A dissenting opinion, which would have upheld the $800,000 verdict, was written by Justice Harriet O’Neill and joined by Chief Justice Wallace Jefferson and Justice David Medina.

 

An opinion written by Justice Dale Wainwright concurred in part and dissented in part with the majority opinion.

 

Jimmy and Carolyn Dowell, formerly of Teague in Freestone County, alleged in their lawsuit that officials at Providence Health Center and the DePaul Center, a psychiatric hospital operated by the Daughters of Charity Health Services of Waco, were negligent for allowing their son, Lance, to leave the hospital after he had slit his left wrist and threatened suicide in 1997.

 

Colin O’Neill, who represents the hospital, said officials at Providence and DePaul continue to sympathize with the Dowell family for the loss of their son.

 

“The Supreme Court, after careful review of the trial record, correctly concluded that Providence and DePaul have no legal liability for this tragedy,” O’Neill said. “As noted by the Supreme Court, there was no evidence that Mr. Dowell could have been involuntarily admitted, that he would have consented to hospitalization or that any short-term hospitalization would have made his suicide unlikely.

 

“The court also noted that he did not exhibit any unusual conduct following his discharge or that any of his family or friends believed further treatment was required,” he said.

 

Houston attorney Sharon Cullen, who represents the Dowell family, said she will file a request that the Supreme Court reconsider its ruling. She declined additional comment.

 

Hecht, writing for the majority, concluded that Lance, distraught over losing his girlfriend, had calmed down by the time he got to the hospital and made it clear that he didn’t want to stay.
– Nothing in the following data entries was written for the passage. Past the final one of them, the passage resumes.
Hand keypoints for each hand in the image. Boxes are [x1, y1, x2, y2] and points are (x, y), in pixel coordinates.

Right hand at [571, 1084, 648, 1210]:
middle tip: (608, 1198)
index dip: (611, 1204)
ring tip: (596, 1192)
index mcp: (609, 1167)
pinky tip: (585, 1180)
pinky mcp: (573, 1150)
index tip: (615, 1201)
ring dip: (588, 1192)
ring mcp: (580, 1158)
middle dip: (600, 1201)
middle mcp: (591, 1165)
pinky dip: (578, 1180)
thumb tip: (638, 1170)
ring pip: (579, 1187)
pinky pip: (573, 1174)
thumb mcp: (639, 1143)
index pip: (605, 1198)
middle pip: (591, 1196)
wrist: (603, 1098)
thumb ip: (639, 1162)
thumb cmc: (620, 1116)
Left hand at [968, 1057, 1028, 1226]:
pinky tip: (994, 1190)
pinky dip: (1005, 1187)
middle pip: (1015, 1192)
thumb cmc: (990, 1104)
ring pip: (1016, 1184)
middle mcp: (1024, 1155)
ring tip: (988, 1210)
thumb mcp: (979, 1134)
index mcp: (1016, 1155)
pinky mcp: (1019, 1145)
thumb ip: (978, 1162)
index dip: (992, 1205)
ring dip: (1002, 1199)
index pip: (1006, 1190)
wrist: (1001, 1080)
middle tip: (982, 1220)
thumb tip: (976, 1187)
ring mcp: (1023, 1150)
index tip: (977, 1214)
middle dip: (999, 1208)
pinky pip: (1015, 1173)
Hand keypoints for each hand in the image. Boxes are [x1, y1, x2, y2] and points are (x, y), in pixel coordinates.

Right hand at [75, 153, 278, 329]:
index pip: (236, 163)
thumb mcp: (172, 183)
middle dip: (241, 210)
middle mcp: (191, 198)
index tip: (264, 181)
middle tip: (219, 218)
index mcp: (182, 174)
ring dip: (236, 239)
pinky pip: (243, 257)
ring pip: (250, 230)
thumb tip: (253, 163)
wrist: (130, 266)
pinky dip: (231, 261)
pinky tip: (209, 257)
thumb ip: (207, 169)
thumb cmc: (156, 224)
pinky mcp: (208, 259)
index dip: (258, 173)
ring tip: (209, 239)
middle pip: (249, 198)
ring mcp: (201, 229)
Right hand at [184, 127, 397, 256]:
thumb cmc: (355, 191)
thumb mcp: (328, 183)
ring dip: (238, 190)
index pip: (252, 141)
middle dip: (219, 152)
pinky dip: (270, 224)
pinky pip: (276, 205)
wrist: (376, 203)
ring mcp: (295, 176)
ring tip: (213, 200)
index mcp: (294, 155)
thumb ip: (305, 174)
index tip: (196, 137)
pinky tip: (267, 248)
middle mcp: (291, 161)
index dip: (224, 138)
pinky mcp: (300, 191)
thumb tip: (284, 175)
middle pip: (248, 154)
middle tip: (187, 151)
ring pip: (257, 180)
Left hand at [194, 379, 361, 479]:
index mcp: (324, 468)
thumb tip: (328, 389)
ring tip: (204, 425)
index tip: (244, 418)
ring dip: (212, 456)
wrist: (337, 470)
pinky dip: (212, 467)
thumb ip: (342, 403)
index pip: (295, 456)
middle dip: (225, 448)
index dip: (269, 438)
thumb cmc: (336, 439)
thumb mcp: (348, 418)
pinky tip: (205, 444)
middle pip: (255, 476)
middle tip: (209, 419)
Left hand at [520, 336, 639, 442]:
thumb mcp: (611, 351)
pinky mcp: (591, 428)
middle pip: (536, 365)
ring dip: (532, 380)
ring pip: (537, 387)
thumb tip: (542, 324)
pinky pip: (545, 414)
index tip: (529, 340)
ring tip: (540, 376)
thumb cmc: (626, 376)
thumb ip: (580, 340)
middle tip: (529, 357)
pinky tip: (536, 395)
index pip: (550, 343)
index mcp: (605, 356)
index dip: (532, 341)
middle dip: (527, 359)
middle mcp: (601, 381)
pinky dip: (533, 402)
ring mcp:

His mother, a registered nurse, did not object to his release. Lance promised not to commit suicide and to remain with his family until he could go for a follow-up assessment.

 

He went to a rodeo and a family reunion with his brother later that weekend and repeatedly assured his mother that he was OK, according to Hecht’s opinion.

 

His mother and brother believed him, and no one else reported anything unusual in his behavior, the opinion states. However, 33 hours after his release from Providence, Lance hanged himself in a tree at his family’s farm.

 

The majority opinion rejects the Dowells’ claims that negligence by the emergency room physician and nurse in releasing him were a proximate cause of his death, saying that any connection between his release and death is “too attenuated for proximate cause.”

 

In her dissenting opinion, O’Neill noted that Lance’s family offered expert evidence that the suicide-risk assessment performed in the emergency room, which lasted less than three hours, was “so cursory and incomplete as to breach the standard of care.”

 

O’Neill said she would have affirmed the trial court’s verdict because, in reversing the verdict, the majority “constructs new legal hurdles that are insurmountable, particularly when, as here, the provider’s alleged negligence results in death. Because the court misapplies the law and disregards relevant evidence, I respectfully dissent,” O’Neill wrote.

 

There is no evidence that, had it been explained to Lance that it was in his best interest to stay, he would have refused, O’Neill concludes.

 

“If anything, the nurse in this case appeared to discourage Lance’s hospitalization, advising his mother that a stay ‘would just run up a big bill’ and admonishing Lance that he should have insurance,” according to the dissenting opinion.